As Andre Perry explained after a Black senior in a Texas suburb was suspended and kept from his own graduation ceremony for wearing dreadlocks, dress codes can be ways to “control and suppress.” Students in one Wyoming community were reportedly told they could no longer wear rainbow pins or bracelets or even clothing in rainbow colors; since this incident in 2019, GOP legislatures have passed laws making it easier for schools to use dress codes to clamp down on political speech and self-expression. Of course, it’s not just schools: a spate of anti-drag bills seek to control how people express themselves through their clothing in any public place.

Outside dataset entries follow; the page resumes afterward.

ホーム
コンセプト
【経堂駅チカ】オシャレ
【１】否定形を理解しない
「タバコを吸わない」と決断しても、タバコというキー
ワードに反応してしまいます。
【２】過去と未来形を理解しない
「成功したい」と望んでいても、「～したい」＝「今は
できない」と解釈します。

It’s hard not to get discouraged: nearly six decades and four generations after Mary Quant and the Boomers raised Cain with raised hemlines, young people are still experiencing attempts to grind them down by policing what they wear.
But there are rays of hope. Black girls in D.C. produced a report about the impact of dress codes for the National Women’s Law Center and went on to fight for fairer policies in their schools. Nadra Nittle wrote last year at The 19th about a wave of student activism in her piece “Lawsuits, complaints and protests are upending sexist school dress codes.” And just weeks ago, Education Week reported on female high school runners who, after being suspended from play for wearing sports bras to practice in excessive heat, worked to overturn the dress code that had penalized them.
I dare to say Mary Quant would approve.